A wall phone was clamped above the toilet. Dwight dialed the fallback direct. He got three rings and “Yes?”

“We’re pulling out. I can’t do it.”

Joan said, “No,” and hung up.

DOCUMENT INSERT: 12/8/71-1/17/72. Extract from the journal of Marshall E. Bowen

I always know when something has ended. I opened my door, saw that silly boy on my porch and realized that many threads of my life had fully run their course. I did not ask him to elaborate on his statement; I did not tell him that I had glimpsed him here and there enough to know that he had to be a deft surveillance artist with considerable knowledge of me. His car was parked in my driveway. I walked over to grab the day’s newspaper off my lawn and saw that the boy had photographs of Joan Rosen Klein taped to the dashboard. In that instant, I knew: it is over.

He drove off. I grabbed my journal from its hiding place, liquidated my bank account, packed a bag and flew here. I doubted that Scotty would come here or risk exposure of our many crimes by siccing the LAPD on me. Instinct told me that the money was in Los Angeles and Reginald and the emeralds were here. Thus, I got on an airplane and flew to Port-au-Prince.

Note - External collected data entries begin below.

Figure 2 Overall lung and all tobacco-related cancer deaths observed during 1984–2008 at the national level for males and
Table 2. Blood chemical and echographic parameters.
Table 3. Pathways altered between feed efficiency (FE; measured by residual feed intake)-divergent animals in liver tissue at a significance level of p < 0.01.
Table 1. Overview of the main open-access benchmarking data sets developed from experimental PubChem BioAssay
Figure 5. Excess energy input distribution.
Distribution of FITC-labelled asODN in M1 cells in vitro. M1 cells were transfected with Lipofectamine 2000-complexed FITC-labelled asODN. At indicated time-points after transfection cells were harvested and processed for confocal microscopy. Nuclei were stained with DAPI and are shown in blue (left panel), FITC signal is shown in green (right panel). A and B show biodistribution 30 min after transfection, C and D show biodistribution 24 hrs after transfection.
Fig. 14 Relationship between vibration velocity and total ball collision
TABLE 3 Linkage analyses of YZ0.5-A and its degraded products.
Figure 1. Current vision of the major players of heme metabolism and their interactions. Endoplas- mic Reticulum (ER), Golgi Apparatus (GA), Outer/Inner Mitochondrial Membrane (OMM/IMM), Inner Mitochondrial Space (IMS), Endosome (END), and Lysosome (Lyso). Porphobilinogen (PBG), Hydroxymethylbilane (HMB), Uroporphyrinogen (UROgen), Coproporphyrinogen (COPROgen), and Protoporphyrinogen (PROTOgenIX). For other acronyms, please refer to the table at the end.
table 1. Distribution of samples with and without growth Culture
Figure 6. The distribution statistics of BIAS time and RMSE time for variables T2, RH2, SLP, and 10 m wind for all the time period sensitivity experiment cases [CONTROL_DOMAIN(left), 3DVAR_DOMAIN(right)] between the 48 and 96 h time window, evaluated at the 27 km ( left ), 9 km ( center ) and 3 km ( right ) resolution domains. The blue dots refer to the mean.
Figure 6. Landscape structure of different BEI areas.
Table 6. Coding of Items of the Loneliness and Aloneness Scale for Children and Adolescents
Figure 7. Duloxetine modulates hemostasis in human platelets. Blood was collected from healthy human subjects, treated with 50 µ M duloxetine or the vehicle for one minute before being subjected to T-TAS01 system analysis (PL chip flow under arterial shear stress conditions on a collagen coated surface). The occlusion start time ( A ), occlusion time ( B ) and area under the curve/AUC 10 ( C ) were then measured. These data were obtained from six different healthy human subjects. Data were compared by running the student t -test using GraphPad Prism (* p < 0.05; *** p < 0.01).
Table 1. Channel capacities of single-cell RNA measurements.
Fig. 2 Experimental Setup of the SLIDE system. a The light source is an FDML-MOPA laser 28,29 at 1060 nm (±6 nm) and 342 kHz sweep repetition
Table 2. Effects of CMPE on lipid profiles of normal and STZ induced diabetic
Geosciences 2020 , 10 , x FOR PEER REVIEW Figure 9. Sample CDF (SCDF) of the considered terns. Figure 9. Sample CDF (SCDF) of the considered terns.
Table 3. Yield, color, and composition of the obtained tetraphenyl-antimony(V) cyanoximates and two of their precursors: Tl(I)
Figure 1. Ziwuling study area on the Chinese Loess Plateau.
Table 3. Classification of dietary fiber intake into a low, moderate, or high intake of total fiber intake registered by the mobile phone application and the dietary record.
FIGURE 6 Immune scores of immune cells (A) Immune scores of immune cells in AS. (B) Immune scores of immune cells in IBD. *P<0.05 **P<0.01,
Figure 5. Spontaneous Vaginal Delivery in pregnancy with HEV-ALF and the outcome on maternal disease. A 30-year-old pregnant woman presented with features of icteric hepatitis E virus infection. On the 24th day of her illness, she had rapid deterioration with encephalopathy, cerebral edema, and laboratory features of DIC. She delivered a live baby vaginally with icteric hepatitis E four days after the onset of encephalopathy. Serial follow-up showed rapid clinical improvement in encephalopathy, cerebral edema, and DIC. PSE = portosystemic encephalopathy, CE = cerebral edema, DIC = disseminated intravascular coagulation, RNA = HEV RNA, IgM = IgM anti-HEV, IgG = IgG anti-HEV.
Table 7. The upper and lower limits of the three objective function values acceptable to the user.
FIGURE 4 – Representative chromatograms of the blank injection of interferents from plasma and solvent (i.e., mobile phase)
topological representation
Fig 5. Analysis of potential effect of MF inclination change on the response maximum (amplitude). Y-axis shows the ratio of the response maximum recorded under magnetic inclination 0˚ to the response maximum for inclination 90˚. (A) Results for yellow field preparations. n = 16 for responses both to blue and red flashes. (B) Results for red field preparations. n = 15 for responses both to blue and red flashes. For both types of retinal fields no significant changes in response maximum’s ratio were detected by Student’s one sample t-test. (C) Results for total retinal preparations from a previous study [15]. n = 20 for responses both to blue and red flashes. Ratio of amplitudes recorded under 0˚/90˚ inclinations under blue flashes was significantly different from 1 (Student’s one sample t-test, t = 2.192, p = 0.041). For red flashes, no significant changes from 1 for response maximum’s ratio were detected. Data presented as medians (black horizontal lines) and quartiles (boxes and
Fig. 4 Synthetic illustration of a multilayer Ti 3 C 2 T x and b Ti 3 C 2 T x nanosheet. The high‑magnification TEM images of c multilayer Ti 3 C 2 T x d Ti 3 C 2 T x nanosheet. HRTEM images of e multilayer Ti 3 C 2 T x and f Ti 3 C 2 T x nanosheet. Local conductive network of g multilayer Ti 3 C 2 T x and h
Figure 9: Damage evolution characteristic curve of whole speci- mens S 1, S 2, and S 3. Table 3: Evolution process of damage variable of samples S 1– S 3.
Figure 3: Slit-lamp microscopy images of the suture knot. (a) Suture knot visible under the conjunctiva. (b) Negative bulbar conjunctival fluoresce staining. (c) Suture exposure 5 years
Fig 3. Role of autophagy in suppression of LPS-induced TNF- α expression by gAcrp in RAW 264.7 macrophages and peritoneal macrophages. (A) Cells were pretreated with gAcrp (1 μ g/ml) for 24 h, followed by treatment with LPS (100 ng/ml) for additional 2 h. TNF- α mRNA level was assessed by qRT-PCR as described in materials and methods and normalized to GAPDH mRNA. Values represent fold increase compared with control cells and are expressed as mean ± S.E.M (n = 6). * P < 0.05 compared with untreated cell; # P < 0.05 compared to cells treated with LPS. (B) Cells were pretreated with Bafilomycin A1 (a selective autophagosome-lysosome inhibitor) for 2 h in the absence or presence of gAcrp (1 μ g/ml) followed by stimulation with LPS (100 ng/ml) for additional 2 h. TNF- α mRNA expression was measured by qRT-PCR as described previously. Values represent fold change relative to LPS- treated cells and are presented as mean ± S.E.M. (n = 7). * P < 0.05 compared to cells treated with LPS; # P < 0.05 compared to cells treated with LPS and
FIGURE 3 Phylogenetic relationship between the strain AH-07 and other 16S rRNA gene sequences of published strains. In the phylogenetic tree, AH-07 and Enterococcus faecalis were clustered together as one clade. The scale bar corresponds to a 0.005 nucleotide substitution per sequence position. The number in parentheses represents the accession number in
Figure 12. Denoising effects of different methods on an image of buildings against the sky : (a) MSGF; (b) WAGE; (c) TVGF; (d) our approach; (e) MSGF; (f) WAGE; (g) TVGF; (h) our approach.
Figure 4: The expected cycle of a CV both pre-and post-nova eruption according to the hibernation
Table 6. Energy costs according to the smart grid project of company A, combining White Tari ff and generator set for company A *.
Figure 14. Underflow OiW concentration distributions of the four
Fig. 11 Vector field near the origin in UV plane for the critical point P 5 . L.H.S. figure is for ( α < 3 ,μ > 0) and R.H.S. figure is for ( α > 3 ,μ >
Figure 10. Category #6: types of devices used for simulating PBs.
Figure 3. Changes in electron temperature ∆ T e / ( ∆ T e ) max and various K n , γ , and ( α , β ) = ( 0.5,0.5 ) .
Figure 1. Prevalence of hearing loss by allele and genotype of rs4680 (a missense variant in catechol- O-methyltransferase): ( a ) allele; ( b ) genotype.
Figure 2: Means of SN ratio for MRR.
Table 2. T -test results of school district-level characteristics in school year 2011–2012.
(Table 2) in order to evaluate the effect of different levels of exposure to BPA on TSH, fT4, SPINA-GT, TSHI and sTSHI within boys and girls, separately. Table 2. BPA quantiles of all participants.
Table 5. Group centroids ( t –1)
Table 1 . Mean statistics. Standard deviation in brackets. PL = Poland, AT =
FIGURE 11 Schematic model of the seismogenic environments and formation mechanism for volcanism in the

It is very black. I am a French-fluent black man, an American, a policeman. I have the gifted actor’s flair for assimilating language. I could never pass myself off as purely Haitian, but I have become proficient in Kreole French. Native people feel honored when foreign rubes attempt to speak their tongue and actually succeed at it. My proficiency and natural charm have given me carte blanche to indulge and observe.

I travel by foot and bicycle and stay in small hotels. I ask questions about Reginald Hazzard in French and English wherever I go. I describe the young black man with the burn-scarred face; I sometimes display my police credentials. Many people recall having seen Reginald, but no one knows where he is. I have all the time in the world to find him. I am not going back to America.